Piłka ręczna na trzecim i czwartym szczeblu kończy tegoroczne granie

9 godzin temu

Przegląd tych rozgrywek zacznijmy od najwyżej notowanym, poza opolanami, duetem Olimp Grodków i Orlik Brzeg. Obie te ekipy szczypiornistów do półmetka rozgrywek wciąż nie dotarły. To nastąpi właśnie 11 stycznia gdy powrócą do gry. Tydzień później natomiast rozpoczną rundę rewanżową. W obu klubach, mimo dość sporej różnicy w zestawieniu grupy B (pełna tabela TUTAJ), tym bardziej po rozegranych w ostatni weekend derbach, raczej nie mają prawa narzekać. Jakby nie było zrealizowano cele na tę część zmagań.

Trzeci poziom

W Grodkowie chcieli by ten sezon nie był gorszy niż poprzedni, więc należało się spodziewać walki o podium. To na razie się im udaje i to jak! Ustępują przecież tylko SPR-owi Kąty Wrocławskie, który ugoszczą właśnie na zakończenie pierwszej rundy. Nic dziwnego jednak, iż zajmują drugą lokatę skoro wygrali 10 z 11 meczów (porażka jedynie z trzecim w stawce rywalem ze Świebodzina), co daje im 30 punktów. O osiem więcej niż czwarty team z Leszna.
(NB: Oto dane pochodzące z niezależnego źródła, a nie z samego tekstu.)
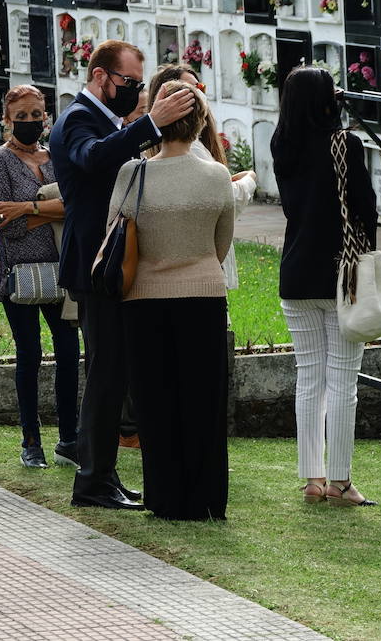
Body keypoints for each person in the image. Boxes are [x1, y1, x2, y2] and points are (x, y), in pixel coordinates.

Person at [49, 40, 195, 510]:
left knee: (113, 375)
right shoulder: (77, 119)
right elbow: (92, 158)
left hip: (112, 262)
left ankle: (103, 476)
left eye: (138, 85)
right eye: (129, 83)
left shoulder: (106, 119)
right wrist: (152, 124)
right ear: (99, 78)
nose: (134, 92)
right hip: (95, 264)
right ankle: (91, 482)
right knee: (106, 376)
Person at [113, 81, 234, 520]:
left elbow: (118, 236)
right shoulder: (217, 176)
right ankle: (206, 498)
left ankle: (164, 497)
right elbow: (222, 241)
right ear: (201, 123)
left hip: (144, 297)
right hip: (203, 293)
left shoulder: (133, 174)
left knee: (154, 398)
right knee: (204, 400)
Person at [271, 66, 378, 507]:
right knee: (343, 383)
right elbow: (365, 210)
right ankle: (341, 480)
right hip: (341, 274)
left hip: (296, 271)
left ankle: (312, 478)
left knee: (308, 379)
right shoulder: (345, 144)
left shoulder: (282, 144)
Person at [0, 85, 79, 469]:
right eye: (21, 116)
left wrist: (26, 206)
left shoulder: (57, 156)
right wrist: (50, 210)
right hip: (19, 273)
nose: (30, 122)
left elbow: (77, 205)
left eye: (36, 114)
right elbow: (0, 221)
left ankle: (69, 439)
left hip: (62, 270)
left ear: (46, 115)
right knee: (29, 356)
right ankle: (30, 441)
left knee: (69, 354)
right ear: (7, 119)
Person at [147, 64, 257, 288]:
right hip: (201, 266)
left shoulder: (162, 147)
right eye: (189, 90)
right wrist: (249, 181)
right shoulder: (192, 149)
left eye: (199, 88)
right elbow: (226, 201)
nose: (197, 95)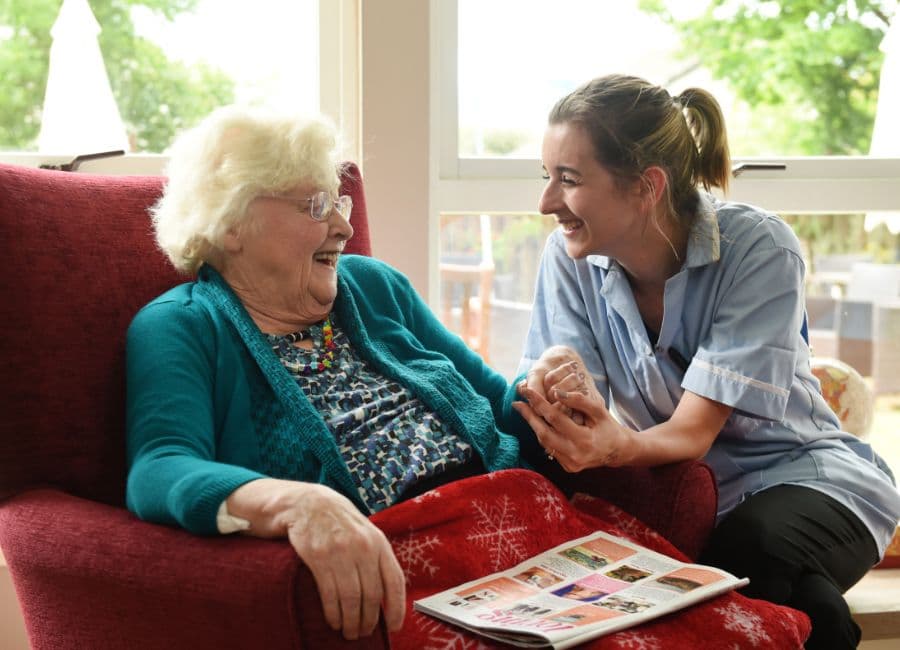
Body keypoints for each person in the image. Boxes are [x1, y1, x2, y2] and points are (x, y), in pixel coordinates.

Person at [512, 73, 900, 650]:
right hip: (693, 499)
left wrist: (614, 444)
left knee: (744, 553)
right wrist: (556, 386)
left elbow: (692, 432)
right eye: (548, 178)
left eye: (568, 180)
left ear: (646, 186)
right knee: (806, 607)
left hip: (811, 484)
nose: (546, 203)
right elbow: (569, 392)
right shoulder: (569, 257)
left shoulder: (759, 249)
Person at [125, 105, 535, 641]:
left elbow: (498, 402)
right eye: (316, 205)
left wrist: (543, 392)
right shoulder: (182, 326)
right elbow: (158, 468)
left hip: (527, 533)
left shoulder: (374, 285)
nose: (343, 226)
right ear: (231, 224)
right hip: (418, 580)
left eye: (337, 201)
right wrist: (295, 502)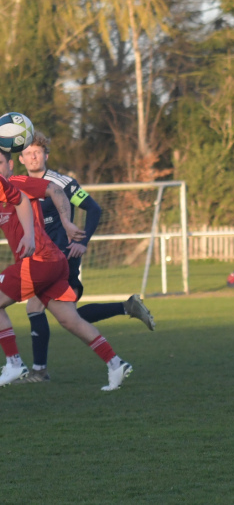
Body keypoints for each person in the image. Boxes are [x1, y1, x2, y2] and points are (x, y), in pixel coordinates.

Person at [15, 133, 155, 384]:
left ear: (46, 155)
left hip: (62, 256)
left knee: (36, 306)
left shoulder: (63, 183)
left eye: (38, 151)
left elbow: (93, 208)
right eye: (28, 152)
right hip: (42, 257)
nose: (33, 156)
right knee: (70, 317)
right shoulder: (20, 184)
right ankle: (127, 308)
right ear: (21, 158)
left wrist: (81, 241)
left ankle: (39, 372)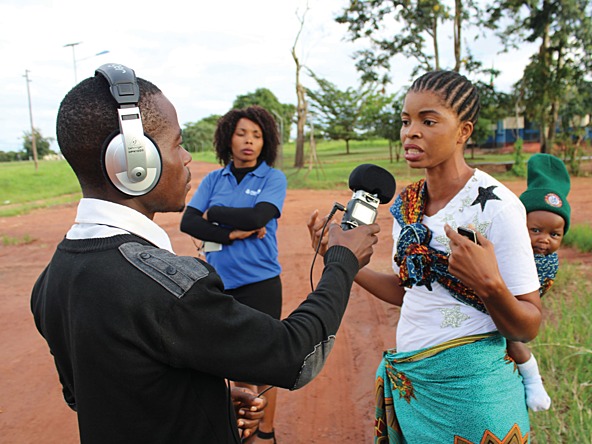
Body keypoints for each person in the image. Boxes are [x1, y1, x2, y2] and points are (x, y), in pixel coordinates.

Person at [30, 63, 380, 444]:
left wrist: (206, 397)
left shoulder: (50, 281)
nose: (186, 158)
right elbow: (296, 355)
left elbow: (94, 394)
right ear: (134, 163)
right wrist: (342, 261)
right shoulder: (169, 289)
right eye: (177, 143)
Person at [308, 70, 542, 443]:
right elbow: (411, 292)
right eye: (405, 121)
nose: (410, 132)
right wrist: (341, 259)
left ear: (463, 131)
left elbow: (527, 326)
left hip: (474, 395)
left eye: (428, 121)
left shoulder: (498, 207)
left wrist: (489, 284)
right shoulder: (406, 204)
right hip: (415, 389)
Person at [180, 105, 286, 443]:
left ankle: (264, 434)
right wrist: (229, 232)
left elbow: (259, 218)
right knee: (228, 366)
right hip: (220, 286)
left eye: (256, 135)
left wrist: (215, 213)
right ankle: (240, 433)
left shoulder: (272, 178)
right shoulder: (214, 178)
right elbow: (188, 222)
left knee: (263, 366)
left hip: (261, 284)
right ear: (229, 138)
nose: (249, 141)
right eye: (242, 133)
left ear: (265, 141)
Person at [506, 153, 571, 412]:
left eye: (555, 234)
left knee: (512, 341)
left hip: (514, 311)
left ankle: (533, 380)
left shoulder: (545, 262)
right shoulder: (512, 245)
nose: (545, 240)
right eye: (536, 230)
Brzeżanie są natomiast na 11 pozycji z sześcioma „oczkami” na koncie, co na ten moment daje bezpośrednie utrzymanie. Bez oglądania się na propozycje władz ligi, co miało miejsce przed tymi rozgrywkami. Bez tego graliby teraz niżej. Niemniej w aktualnej kampanii zanotowali dwa zwycięstwa i ponieśli dziewięć porażek. Mogą jednak patrzeć przede wszystkim na pozytywne aspekty. Ważne są więc triumfy nad Żagwią Dzierżoniów i Borem Oborniki Śląskie, które dają powody do optymizmu. Zwłaszcza, iż w paru innych meczach również można było się pokusić o punkty. Z drugiej strony ich niezdobycie również nieco boli.

Czwarty poziom u panów i pań

Szczebel niżej męskich zespołów mamy trzy. Nie wszystkie grają w jednej grupie. Do „jedynki” przydzielone zostały bowiem OSiR Komprachcice i rezerwy Gwardii Opole. I nieco lepiej poszło tej drugiej ekipie, która z 25 punktami, na 33 możliwe, jest na ten moment trzecia (pełna tabela TUTAJ). Ale jeżeli wygra w piątek zaległe starcie to przesunie się pozycję wyżej. Tuż za podium z 20 „oczkami” jest z kolei team spod Opola. Natomiast ASPR Zawadzkie przerwę spędzi jako wicelider strefy IV. Ugrał wszak 21 z maksymalnie 27 punktów (pełne zestawienie TUTAJ). Co interesujące jednak choć ma w rundzie rewanżowej mniej spotkań do rozegrania to do gry wróci już 18 stycznia. Pozostałe dwie drużyny dwa tygodnie później.

To podobnie jak panie z Otmętu Krapkowice i KTS-u KS Dąbrowa, które walczą w ramach grupy IV (pełna tabela TUTAJ). I o pierwszej z tych drużyn napisać, iż grała świetnie to nic nie napisać. Wygrała bowiem wszystkie osiem meczów, aczkolwiek ostatni – zaplanowany na 19 grudnia – walkowerem, albowiem rywalki nie stawiły się w ich hali. Druga nasza ekipa z tego duetu zwyciężyła w dwóch spotkaniach i przy jednym zaległym zajmuje siódmą lokatę z sześcioma punktami na koncie.